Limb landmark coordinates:
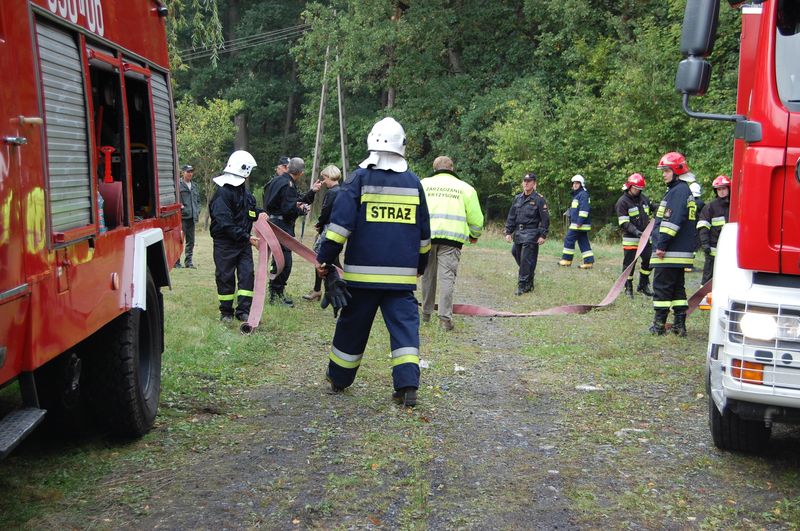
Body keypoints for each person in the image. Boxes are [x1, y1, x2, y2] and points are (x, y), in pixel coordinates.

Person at [316, 117, 431, 408]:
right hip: (401, 279)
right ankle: (407, 387)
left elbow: (339, 227)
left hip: (362, 278)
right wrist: (420, 265)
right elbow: (424, 234)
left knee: (352, 327)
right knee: (405, 330)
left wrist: (325, 259)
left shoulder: (358, 179)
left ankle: (338, 379)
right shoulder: (413, 183)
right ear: (402, 146)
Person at [420, 156, 484, 330]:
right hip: (452, 241)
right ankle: (444, 320)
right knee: (446, 278)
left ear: (434, 169)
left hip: (426, 238)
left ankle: (425, 315)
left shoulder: (423, 184)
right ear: (453, 169)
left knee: (427, 276)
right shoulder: (465, 188)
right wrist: (474, 235)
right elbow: (476, 219)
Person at [209, 150, 266, 323]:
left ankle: (243, 311)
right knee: (225, 277)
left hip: (242, 243)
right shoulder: (223, 194)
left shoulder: (244, 192)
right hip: (225, 244)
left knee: (247, 275)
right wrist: (247, 238)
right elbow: (225, 223)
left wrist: (260, 213)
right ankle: (226, 312)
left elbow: (248, 212)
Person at [650, 151, 697, 337]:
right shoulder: (683, 191)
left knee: (661, 287)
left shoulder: (678, 192)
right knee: (677, 289)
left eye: (666, 170)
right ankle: (679, 326)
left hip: (669, 252)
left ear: (677, 170)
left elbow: (671, 222)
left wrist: (661, 245)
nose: (664, 174)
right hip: (679, 252)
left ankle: (659, 325)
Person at [264, 156, 321, 306]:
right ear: (301, 173)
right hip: (281, 226)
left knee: (278, 260)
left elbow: (292, 201)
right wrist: (301, 210)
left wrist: (312, 192)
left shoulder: (277, 180)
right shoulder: (288, 185)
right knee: (284, 262)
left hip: (274, 223)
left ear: (288, 167)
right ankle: (276, 295)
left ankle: (276, 294)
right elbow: (289, 208)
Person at [504, 172, 550, 295]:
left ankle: (522, 285)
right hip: (519, 233)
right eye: (524, 181)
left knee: (525, 260)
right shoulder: (517, 198)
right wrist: (508, 231)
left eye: (529, 181)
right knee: (515, 253)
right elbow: (511, 216)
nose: (526, 183)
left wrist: (543, 235)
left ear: (534, 184)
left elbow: (545, 219)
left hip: (532, 233)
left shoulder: (539, 199)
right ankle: (529, 276)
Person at [303, 165, 343, 302]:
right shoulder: (343, 191)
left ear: (330, 177)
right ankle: (320, 290)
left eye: (324, 178)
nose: (323, 181)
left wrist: (319, 224)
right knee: (333, 260)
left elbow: (326, 211)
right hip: (337, 229)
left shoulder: (332, 193)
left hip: (328, 228)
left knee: (319, 257)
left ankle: (318, 290)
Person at [615, 173, 653, 298]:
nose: (638, 191)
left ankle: (643, 285)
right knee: (629, 264)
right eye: (636, 188)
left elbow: (652, 207)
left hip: (645, 237)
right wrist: (636, 231)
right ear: (630, 186)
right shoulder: (622, 202)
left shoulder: (644, 199)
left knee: (648, 260)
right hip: (631, 238)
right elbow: (624, 222)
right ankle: (628, 287)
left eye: (640, 189)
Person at [697, 175, 731, 285]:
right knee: (708, 278)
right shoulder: (710, 207)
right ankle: (703, 298)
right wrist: (705, 244)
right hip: (713, 250)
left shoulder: (736, 206)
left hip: (730, 251)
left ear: (729, 189)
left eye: (724, 188)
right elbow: (703, 226)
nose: (721, 192)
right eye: (719, 189)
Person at [559, 174, 594, 269]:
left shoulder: (582, 194)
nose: (575, 185)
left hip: (578, 224)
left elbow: (584, 209)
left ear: (581, 184)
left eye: (577, 183)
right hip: (579, 224)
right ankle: (589, 262)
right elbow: (576, 208)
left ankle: (566, 260)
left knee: (569, 239)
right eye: (574, 183)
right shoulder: (578, 195)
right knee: (583, 242)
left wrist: (579, 222)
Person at [176, 164, 200, 269]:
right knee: (179, 240)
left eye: (191, 171)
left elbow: (198, 201)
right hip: (182, 218)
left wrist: (198, 210)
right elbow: (175, 199)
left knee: (191, 241)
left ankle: (188, 262)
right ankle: (176, 262)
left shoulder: (194, 185)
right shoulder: (178, 185)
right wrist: (181, 207)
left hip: (192, 218)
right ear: (183, 172)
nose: (190, 173)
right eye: (188, 171)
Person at [687, 181, 705, 273]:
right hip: (696, 228)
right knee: (694, 247)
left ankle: (687, 265)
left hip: (688, 228)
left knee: (689, 246)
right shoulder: (701, 203)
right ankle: (689, 265)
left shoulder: (688, 202)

■ PROMPT ■
What you return must be an exact retyping of the lines above starting at the line with "left ear: (434, 169)" and ending at the line with "right knee: (225, 277)", and nothing besides.

■ EXERCISE RESPONSE ■
left ear: (434, 169)
left hip: (426, 238)
left ankle: (425, 315)
left shoulder: (423, 184)
right ear: (453, 169)
left knee: (427, 276)
right shoulder: (465, 188)
right wrist: (474, 235)
right elbow: (476, 219)
Person at [209, 150, 266, 323]:
left ankle: (243, 311)
right knee: (225, 277)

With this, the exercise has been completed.